Staying Hydrated


Most serious talkers and singers have already heard that it’s important to drink a lot of water. This water does not directly “wet” the vocal folds. Swallowing water sends it down the other tube, the esophagus, into your stomach. Drinking plenty of water does make sure that the cells inside the voice box are nourished and resilient. If the body as a whole is dehydrated, the vocal folds get tired faster, and they recover more slowly from heavy use.

Recommendations on the right amount of water intake range from two quarts or two liters per day to “whatever it takes to pee pale.” A general rule of thumb is to divide your weight in pounds by 2 and drink that number of ounces (see Figure 1). Sipping your water throughout the day and evening is much more beneficial than trying to drink a lot all at once.

If you weigh:

  • 100 lbs: aim to drink 50 oz (about 3 pints)
  • 125 lbs: aim to drink 62 oz (about 2 quarts)
  • 150 lbs: aim to drink 75 oz (about 5 pints)
  • 200 lbs: aim to drink 100 oz (about 3 quarts)
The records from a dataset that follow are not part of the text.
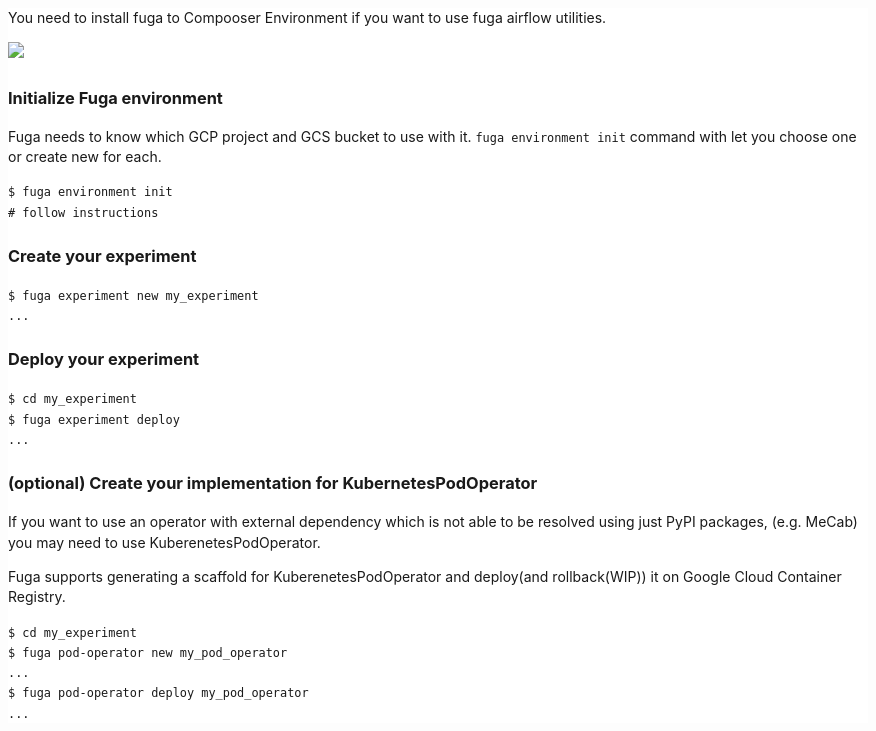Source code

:You need to install fuga to Compooser Environment if you want to use
fuga airflow utilities.

<img src="https://cdn-ak.f.st-hatena.com/images/fotolife/a/ayemos/20190822/20190822175602.jpg" width="70%">

### Initialize Fuga environment

Fuga needs to know which GCP project and GCS bucket to use with it.
`fuga environment init` command with let you choose one or create new for each.

```
$ fuga environment init
# follow instructions
```

### Create your experiment

```
$ fuga experiment new my_experiment
...
```

### Deploy your experiment

```
$ cd my_experiment
$ fuga experiment deploy
...
```

### (optional) Create your implementation for KubernetesPodOperator

If you want to use an operator with external dependency which is not
able to be resolved using just PyPI packages, (e.g. MeCab) you may need
to use KuberenetesPodOperator.

Fuga supports generating a scaffold for KuberenetesPodOperator and
deploy(and rollback(WIP)) it on Google Cloud Container Registry.

```
$ cd my_experiment
$ fuga pod-operator new my_pod_operator
...
$ fuga pod-operator deploy my_pod_operator
...
```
People have different internal sensation of thirst, or desire for water. If your voice is working well, you may already get enough for your own system. If you notice signs of vocal fatigue and you’re not in the habit of staying hydrated, increasing the amount of water you drink is a simple first step to try. As always, use common sense. If you have heart or kidney problems, or other concerns about fluid intake, talk to your doctor before making drastic changes.

Ice-cold drinks used to be forbidden to serious vocalists. However, research has shown that it doesn’t matter whether you drink cold, hot, warm, or lukewarm beverages during rehearsal and performance. Drink whatever temperature you link, what feels best on a particular day. The main thing is to get plenty of fluids on a regular basis.